The disadvantages are least considered and Normalization is followed in the database design for simplicity and reduced redundency. :EEK!:

----------


## apurvasharma

Normalization is the process of remove redundency.
In OLTP systems, data is not so large(as compare to OLAP database).
In OLTP system, we peroform all DML operations and data retrival queries.So we normalize this database and make it robust for all query operations.
1 NF: Data should be atomic.
2 NF: All non key attributes are fully functionally dependent on key attributes.
3 NF: No transitivity exixts. X-->Y-->Z     =>     X-->  and X-->Z.

So when we normalize database, it takes very less space and perform well in much DMl operations.
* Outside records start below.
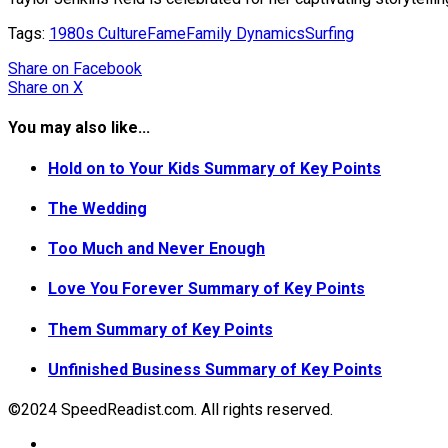
Tags:
1980s Culture
Fame
Family Dynamics
Surfing
Share
on Facebook
Share
on X
You may also like...
Hold on to Your Kids Summary of Key Points
The Wedding
Too Much and Never Enough
Love You Forever Summary of Key Points
Them Summary of Key Points
Unfinished Business Summary of Key Points
©2024 SpeedReadist.com. All rights reserved.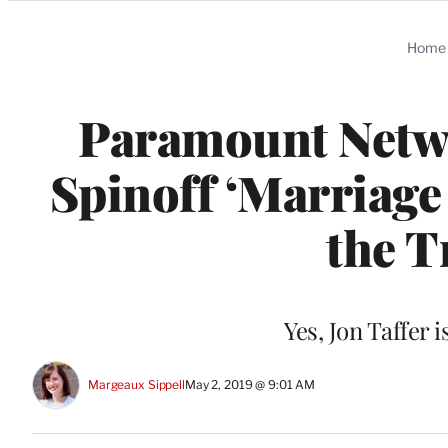
Categories
Home
Paramount Netwo
Spinoff ‘Marriage
the T
Yes, Jon Taffer i
Margeaux Sippell
May 2, 2019 @ 9:01 AM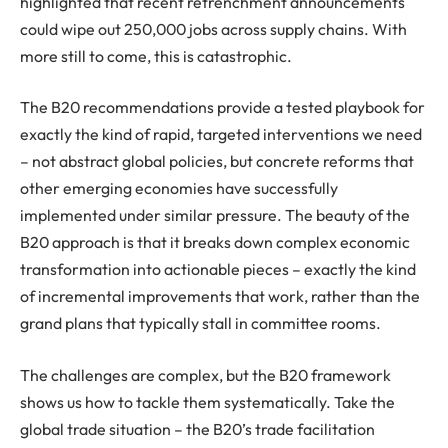
highlighted that recent retrenchment announcements
could wipe out 250,000 jobs across supply chains. With
more still to come, this is catastrophic.
The B20 recommendations provide a tested playbook for
exactly the kind of rapid, targeted interventions we need
– not abstract global policies, but concrete reforms that
other emerging economies have successfully
implemented under similar pressure. The beauty of the
B20 approach is that it breaks down complex economic
transformation into actionable pieces – exactly the kind
of incremental improvements that work, rather than the
grand plans that typically stall in committee rooms.
The challenges are complex, but the B20 framework
shows us how to tackle them systematically. Take the
global trade situation – the B20’s trade facilitation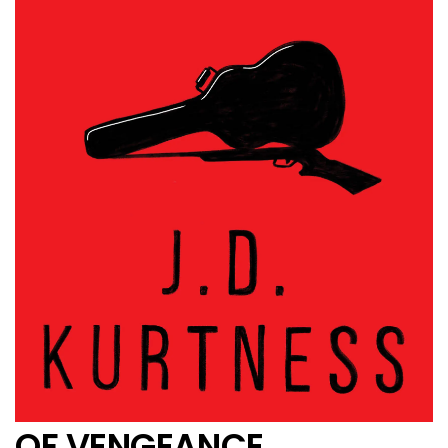
OF VENGEANCE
In OLAP system, there is only history data exists and we only perform SELECT operation on this. So for this reason we De-normalize database for faster retrival on lagre amount of data.

----------


## rameshpossible

Normalization is done to remove redundancy(ie to remove duplicates)


Datawarehousing contains denormalised data purposly since its used for analysis purpose

----------


## sanghala

*Redundancy :* repetition of data within a database, increasing the inefficiency of the possiblity of errors in databases is called Redundancy. 
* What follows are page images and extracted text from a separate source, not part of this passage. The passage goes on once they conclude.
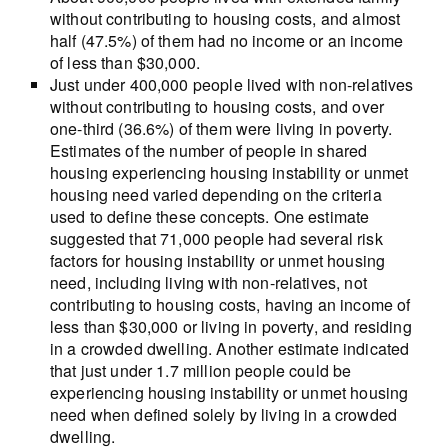
without contributing to housing costs, and almost
half (47.5%) of them had no income or an income
of less than $30,000.
Just under 400,000 people lived with non-relatives
without contributing to housing costs, and over
one-third (36.6%) of them were living in poverty.
Estimates of the number of people in shared
housing experiencing housing instability or unmet
housing need varied depending on the criteria
used to define these concepts. One estimate
suggested that 71,000 people had several risk
factors for housing instability or unmet housing
need, including living with non-relatives, not
contributing to housing costs, having an income of
less than $30,000 or living in poverty, and residing
in a crowded dwelling. Another estimate indicated
that just under 1.7 million people could be
experiencing housing instability or unmet housing
need when defined solely by living in a crowded
dwelling.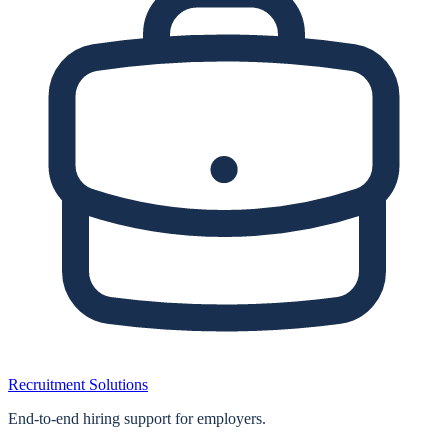
Recruitment Solutions
End‑to‑end hiring support for employers.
In general, databases intended for  on-line transaction processing (OLTP) are typically more normalized than databases intended for on-line analytical processing (OLAP).

----------


## rameshpossible

Normalisation and denormalisation are exact opposite to each other.

Normalization is done to remove redundancy(ie to remove duplicates)

The steps involved are:
1 NF (to bring data to atomic level)
2 NF (To define primary-foreign relationship)
3 NF (To remove transive dependency)

It can go upto 4NF,5NF also

Normalisation is done in OLTP system       
for transaction purpose

Now you can guess what denormalization.
It is done in OLAP system for reporting purpose(of historical data)

----------